[Exercise brief] Please copy every record below exactly, but leave the pictures out.
★ ★ ★ ★
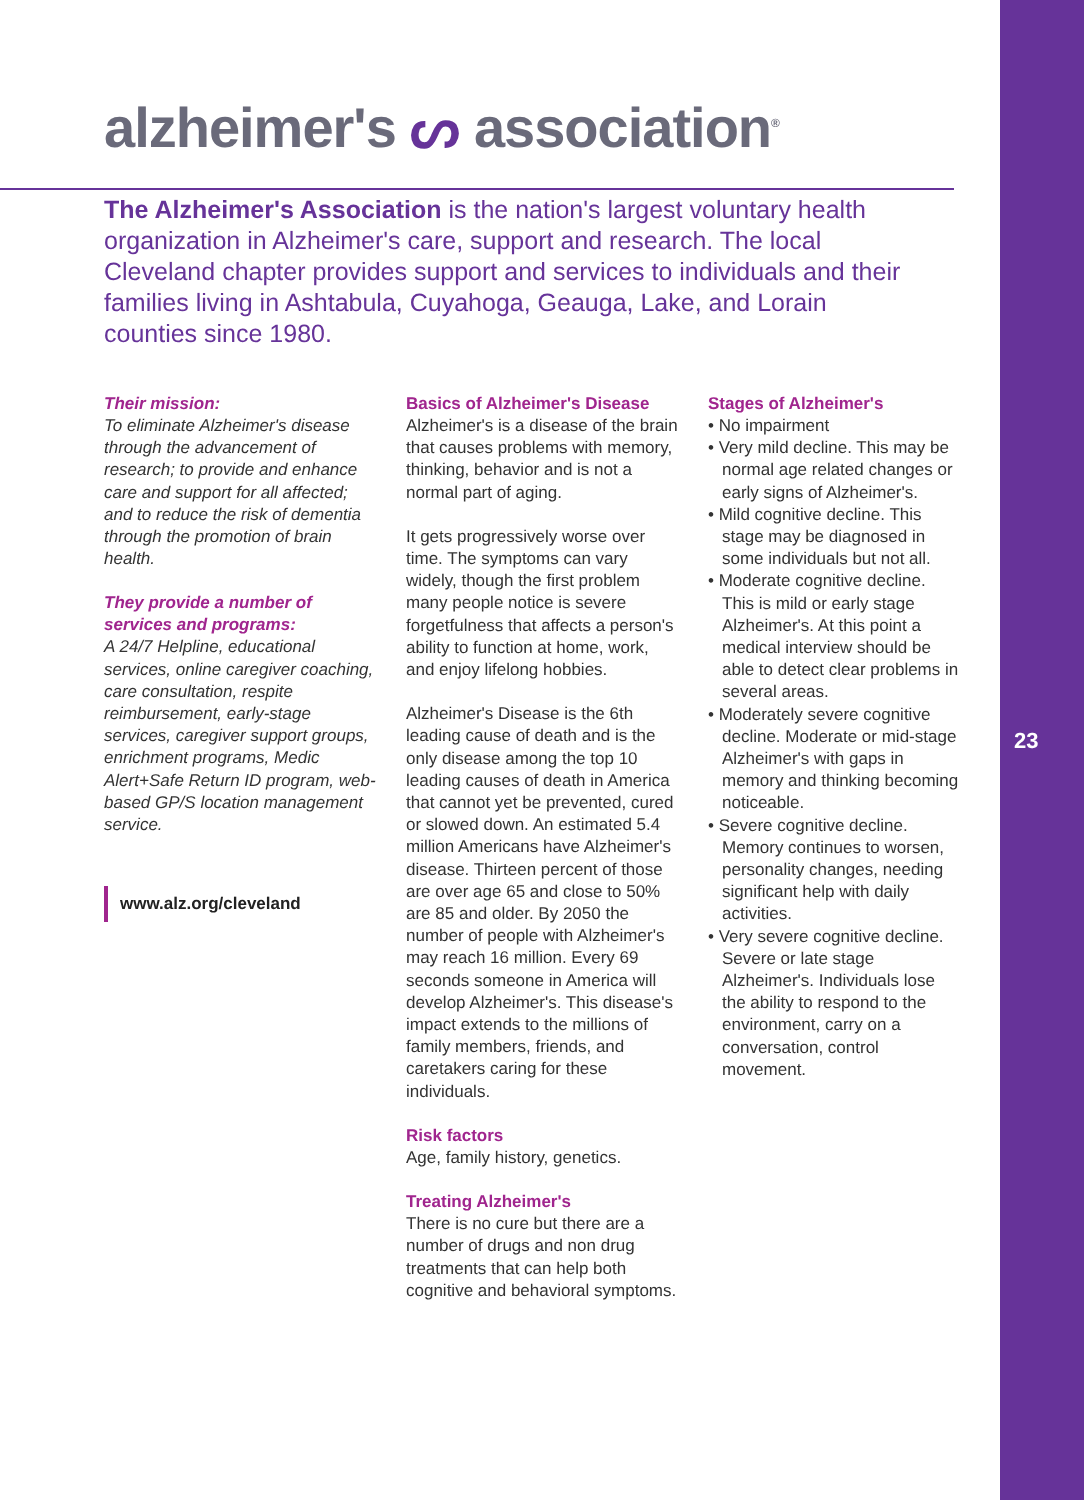23
alzheimer's ᔕ association<sup>®</sup>
The Alzheimer's Association is the nation's largest voluntary health organization in Alzheimer's care, support and research. The local Cleveland chapter provides support and services to individuals and their families living in Ashtabula, Cuyahoga, Geauga, Lake, and Lorain counties since 1980.
Their mission:
To eliminate Alzheimer's disease through the advancement of research; to provide and enhance care and support for all affected; and to reduce the risk of dementia through the promotion of brain health.
They provide a number of services and programs:
A 24/7 Helpline, educational services, online caregiver coaching, care consultation, respite reimbursement, early-stage services, caregiver support groups, enrichment programs, Medic Alert+Safe Return ID program, web-based GP/S location management service.
www.alz.org/cleveland
Basics of Alzheimer's Disease
Alzheimer's is a disease of the brain that causes problems with memory, thinking, behavior and is not a normal part of aging.
It gets progressively worse over time. The symptoms can vary widely, though the first problem many people notice is severe forgetfulness that affects a person's ability to function at home, work, and enjoy lifelong hobbies.
Alzheimer's Disease is the 6th leading cause of death and is the only disease among the top 10 leading causes of death in America that cannot yet be prevented, cured or slowed down. An estimated 5.4 million Americans have Alzheimer's disease. Thirteen percent of those are over age 65 and close to 50% are 85 and older. By 2050 the number of people with Alzheimer's may reach 16 million. Every 69 seconds someone in America will develop Alzheimer's. This disease's impact extends to the millions of family members, friends, and caretakers caring for these individuals.
Risk factors
Age, family history, genetics.
Treating Alzheimer's
There is no cure but there are a number of drugs and non drug treatments that can help both cognitive and behavioral symptoms.
Stages of Alzheimer's
• No impairment
• Very mild decline. This may be normal age related changes or early signs of Alzheimer's.
• Mild cognitive decline. This stage may be diagnosed in some individuals but not all.
• Moderate cognitive decline. This is mild or early stage Alzheimer's. At this point a medical interview should be able to detect clear problems in several areas.
• Moderately severe cognitive decline. Moderate or mid-stage Alzheimer's with gaps in memory and thinking becoming noticeable.
• Severe cognitive decline. Memory continues to worsen, personality changes, needing significant help with daily activities.
• Very severe cognitive decline. Severe or late stage Alzheimer's. Individuals lose the ability to respond to the environment, carry on a conversation, control movement.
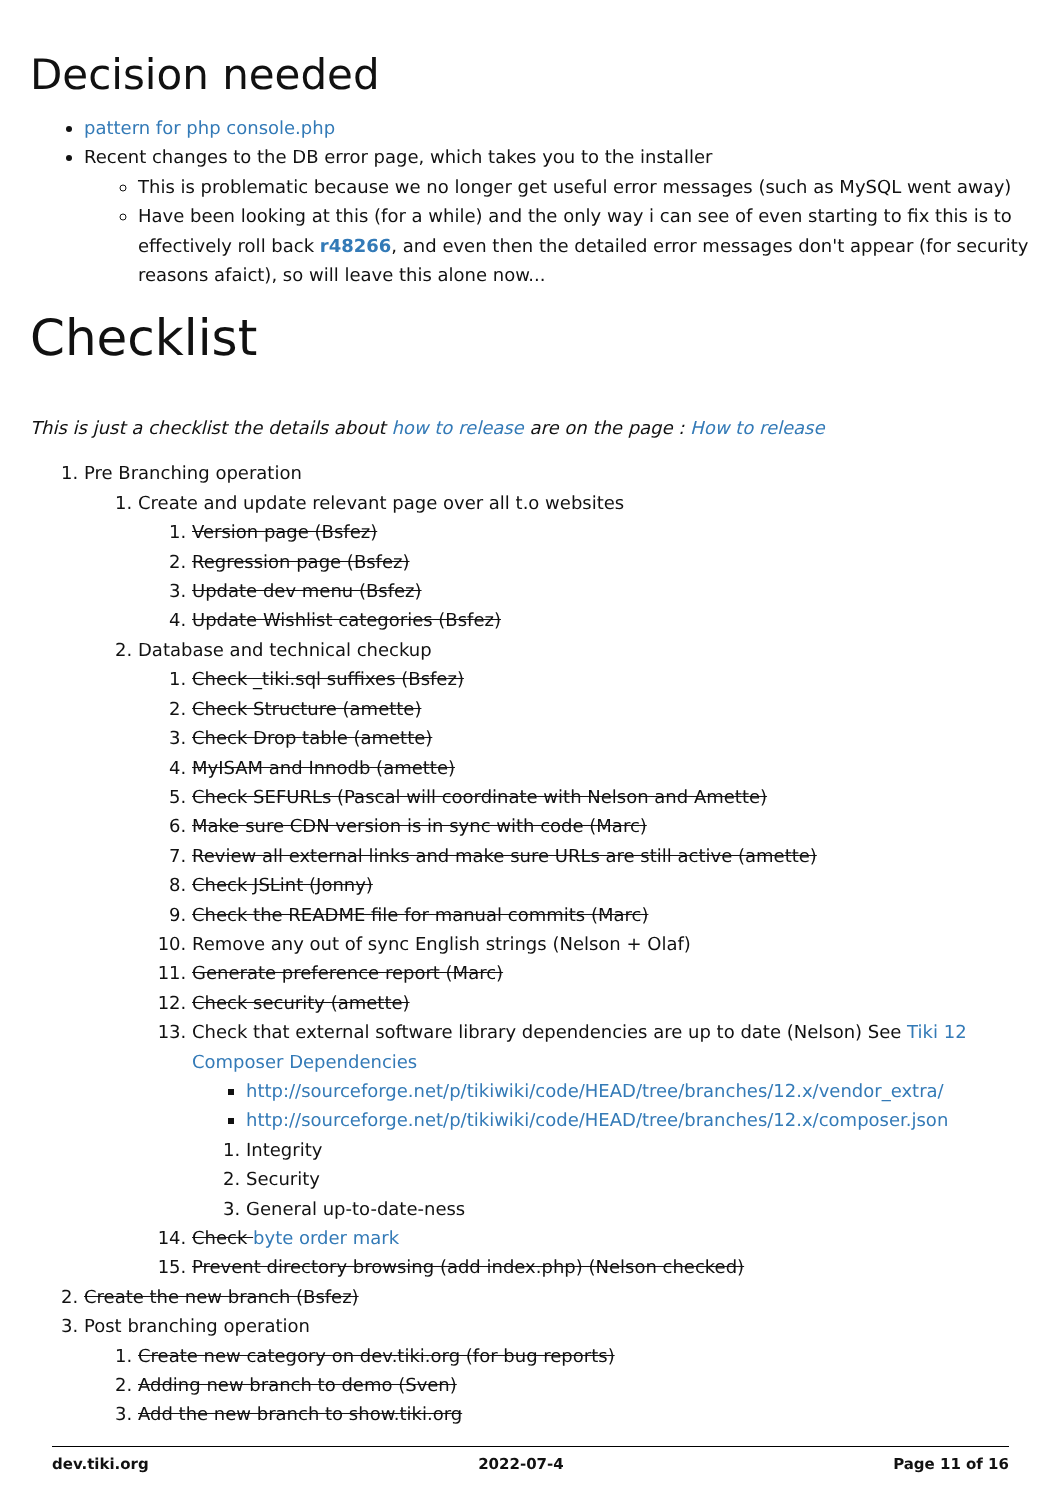Decision needed
pattern for php console.php
Recent changes to the DB error page, which takes you to the installer
This is problematic because we no longer get useful error messages (such as MySQL went away)
Have been looking at this (for a while) and the only way i can see of even starting to fix this is to effectively roll back r48266, and even then the detailed error messages don't appear (for security reasons afaict), so will leave this alone now...
Checklist
This is just a checklist the details about how to release are on the page : How to release
1. Pre Branching operation
1. Create and update relevant page over all t.o websites
1. Version page (Bsfez)
2. Regression page (Bsfez)
3. Update dev menu (Bsfez)
4. Update Wishlist categories (Bsfez)
2. Database and technical checkup
1. Check _tiki.sql suffixes (Bsfez)
2. Check Structure (amette)
3. Check Drop table (amette)
4. MyISAM and Innodb (amette)
5. Check SEFURLs (Pascal will coordinate with Nelson and Amette)
6. Make sure CDN version is in sync with code (Marc)
7. Review all external links and make sure URLs are still active (amette)
8. Check JSLint (Jonny)
9. Check the README file for manual commits (Marc)
10. Remove any out of sync English strings (Nelson + Olaf)
11. Generate preference report (Marc)
12. Check security (amette)
13. Check that external software library dependencies are up to date (Nelson) See Tiki 12 Composer Dependencies
http://sourceforge.net/p/tikiwiki/code/HEAD/tree/branches/12.x/vendor_extra/
http://sourceforge.net/p/tikiwiki/code/HEAD/tree/branches/12.x/composer.json
1. Integrity
2. Security
3. General up-to-date-ness
14. Check byte order mark
15. Prevent directory browsing (add index.php) (Nelson checked)
2. Create the new branch (Bsfez)
3. Post branching operation
1. Create new category on dev.tiki.org (for bug reports)
2. Adding new branch to demo (Sven)
3. Add the new branch to show.tiki.org
dev.tiki.org 2022-07-4 Page 11 of 16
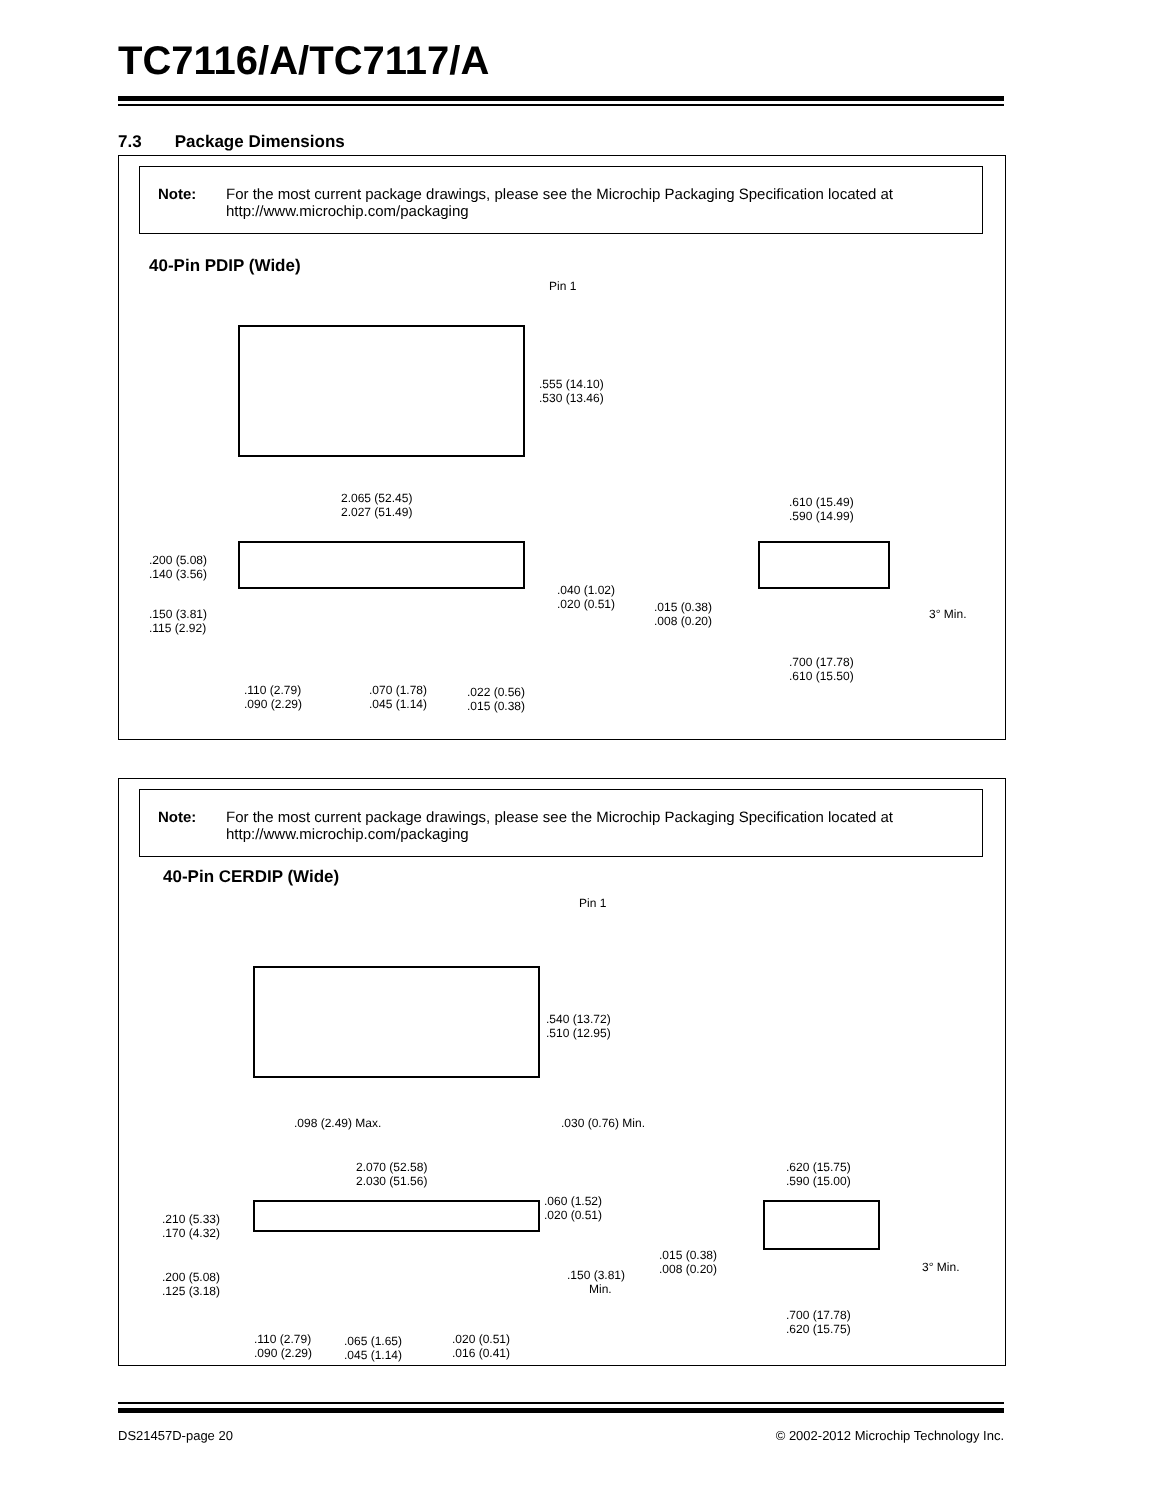TC7116/A/TC7117/A
7.3 Package Dimensions
Note: For the most current package drawings, please see the Microchip Packaging Specification located at http://www.microchip.com/packaging
40-Pin PDIP (Wide)
Pin 1
.555 (14.10)
.530 (13.46)
2.065 (52.45)
2.027 (51.49)
.200 (5.08)
.140 (3.56)
.040 (1.02)
.020 (0.51)
.150 (3.81)
.115 (2.92)
.110 (2.79)
.090 (2.29)
.070 (1.78)
.045 (1.14)
.022 (0.56)
.015 (0.38)
.610 (15.49)
.590 (14.99)
.015 (0.38)
.008 (0.20)
3° Min.
.700 (17.78)
.610 (15.50)
Note: For the most current package drawings, please see the Microchip Packaging Specification located at http://www.microchip.com/packaging
40-Pin CERDIP (Wide)
Pin 1
.540 (13.72)
.510 (12.95)
.098 (2.49) Max.
.030 (0.76) Min.
2.070 (52.58)
2.030 (51.56)
.060 (1.52)
.020 (0.51)
.210 (5.33)
.170 (4.32)
.015 (0.38)
.008 (0.20)
.150 (3.81)
Min.
.200 (5.08)
.125 (3.18)
3° Min.
.620 (15.75)
.590 (15.00)
.700 (17.78)
.620 (15.75)
.110 (2.79)
.090 (2.29)
.065 (1.65)
.045 (1.14)
.020 (0.51)
.016 (0.41)
DS21457D-page 20
© 2002-2012 Microchip Technology Inc.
★ ★ ★ ★
[Solution to this problem]
23
alzheimer's ᔕ association<sup>®</sup>
The Alzheimer's Association is the nation's largest voluntary health organization in Alzheimer's care, support and research. The local Cleveland chapter provides support and services to individuals and their families living in Ashtabula, Cuyahoga, Geauga, Lake, and Lorain counties since 1980.
Their mission:
To eliminate Alzheimer's disease through the advancement of research; to provide and enhance care and support for all affected; and to reduce the risk of dementia through the promotion of brain health.
They provide a number of services and programs:
A 24/7 Helpline, educational services, online caregiver coaching, care consultation, respite reimbursement, early-stage services, caregiver support groups, enrichment programs, Medic Alert+Safe Return ID program, web-based GP/S location management service.
www.alz.org/cleveland
Basics of Alzheimer's Disease
Alzheimer's is a disease of the brain that causes problems with memory, thinking, behavior and is not a normal part of aging.
It gets progressively worse over time. The symptoms can vary widely, though the first problem many people notice is severe forgetfulness that affects a person's ability to function at home, work, and enjoy lifelong hobbies.
Alzheimer's Disease is the 6th leading cause of death and is the only disease among the top 10 leading causes of death in America that cannot yet be prevented, cured or slowed down. An estimated 5.4 million Americans have Alzheimer's disease. Thirteen percent of those are over age 65 and close to 50% are 85 and older. By 2050 the number of people with Alzheimer's may reach 16 million. Every 69 seconds someone in America will develop Alzheimer's. This disease's impact extends to the millions of family members, friends, and caretakers caring for these individuals.
Risk factors
Age, family history, genetics.
Treating Alzheimer's
There is no cure but there are a number of drugs and non drug treatments that can help both cognitive and behavioral symptoms.
Stages of Alzheimer's
• No impairment
• Very mild decline. This may be normal age related changes or early signs of Alzheimer's.
• Mild cognitive decline. This stage may be diagnosed in some individuals but not all.
• Moderate cognitive decline. This is mild or early stage Alzheimer's. At this point a medical interview should be able to detect clear problems in several areas.
• Moderately severe cognitive decline. Moderate or mid-stage Alzheimer's with gaps in memory and thinking becoming noticeable.
• Severe cognitive decline. Memory continues to worsen, personality changes, needing significant help with daily activities.
• Very severe cognitive decline. Severe or late stage Alzheimer's. Individuals lose the ability to respond to the environment, carry on a conversation, control movement.
Decision needed
pattern for php console.php
Recent changes to the DB error page, which takes you to the installer
This is problematic because we no longer get useful error messages (such as MySQL went away)
Have been looking at this (for a while) and the only way i can see of even starting to fix this is to effectively roll back r48266, and even then the detailed error messages don't appear (for security reasons afaict), so will leave this alone now...
Checklist
This is just a checklist the details about how to release are on the page : How to release
1. Pre Branching operation
1. Create and update relevant page over all t.o websites
1. Version page (Bsfez)
2. Regression page (Bsfez)
3. Update dev menu (Bsfez)
4. Update Wishlist categories (Bsfez)
2. Database and technical checkup
1. Check _tiki.sql suffixes (Bsfez)
2. Check Structure (amette)
3. Check Drop table (amette)
4. MyISAM and Innodb (amette)
5. Check SEFURLs (Pascal will coordinate with Nelson and Amette)
6. Make sure CDN version is in sync with code (Marc)
7. Review all external links and make sure URLs are still active (amette)
8. Check JSLint (Jonny)
9. Check the README file for manual commits (Marc)
10. Remove any out of sync English strings (Nelson + Olaf)
11. Generate preference report (Marc)
12. Check security (amette)
13. Check that external software library dependencies are up to date (Nelson) See Tiki 12 Composer Dependencies
http://sourceforge.net/p/tikiwiki/code/HEAD/tree/branches/12.x/vendor_extra/
http://sourceforge.net/p/tikiwiki/code/HEAD/tree/branches/12.x/composer.json
1. Integrity
2. Security
3. General up-to-date-ness
14. Check byte order mark
15. Prevent directory browsing (add index.php) (Nelson checked)
2. Create the new branch (Bsfez)
3. Post branching operation
1. Create new category on dev.tiki.org (for bug reports)
2. Adding new branch to demo (Sven)
3. Add the new branch to show.tiki.org
dev.tiki.org 2022-07-4 Page 11 of 16
TC7116/A/TC7117/A
7.3 Package Dimensions
Note: For the most current package drawings, please see the Microchip Packaging Specification located at http://www.microchip.com/packaging
40-Pin PDIP (Wide)
Pin 1
.555 (14.10)
.530 (13.46)
2.065 (52.45)
2.027 (51.49)
.200 (5.08)
.140 (3.56)
.040 (1.02)
.020 (0.51)
.150 (3.81)
.115 (2.92)
.110 (2.79)
.090 (2.29)
.070 (1.78)
.045 (1.14)
.022 (0.56)
.015 (0.38)
.610 (15.49)
.590 (14.99)
.015 (0.38)
.008 (0.20)
3° Min.
.700 (17.78)
.610 (15.50)
Note: For the most current package drawings, please see the Microchip Packaging Specification located at http://www.microchip.com/packaging
40-Pin CERDIP (Wide)
Pin 1
.540 (13.72)
.510 (12.95)
.098 (2.49) Max.
.030 (0.76) Min.
2.070 (52.58)
2.030 (51.56)
.060 (1.52)
.020 (0.51)
.210 (5.33)
.170 (4.32)
.015 (0.38)
.008 (0.20)
.150 (3.81)
Min.
.200 (5.08)
.125 (3.18)
3° Min.
.620 (15.75)
.590 (15.00)
.700 (17.78)
.620 (15.75)
.110 (2.79)
.090 (2.29)
.065 (1.65)
.045 (1.14)
.020 (0.51)
.016 (0.41)
DS21457D-page 20
© 2002-2012 Microchip Technology Inc.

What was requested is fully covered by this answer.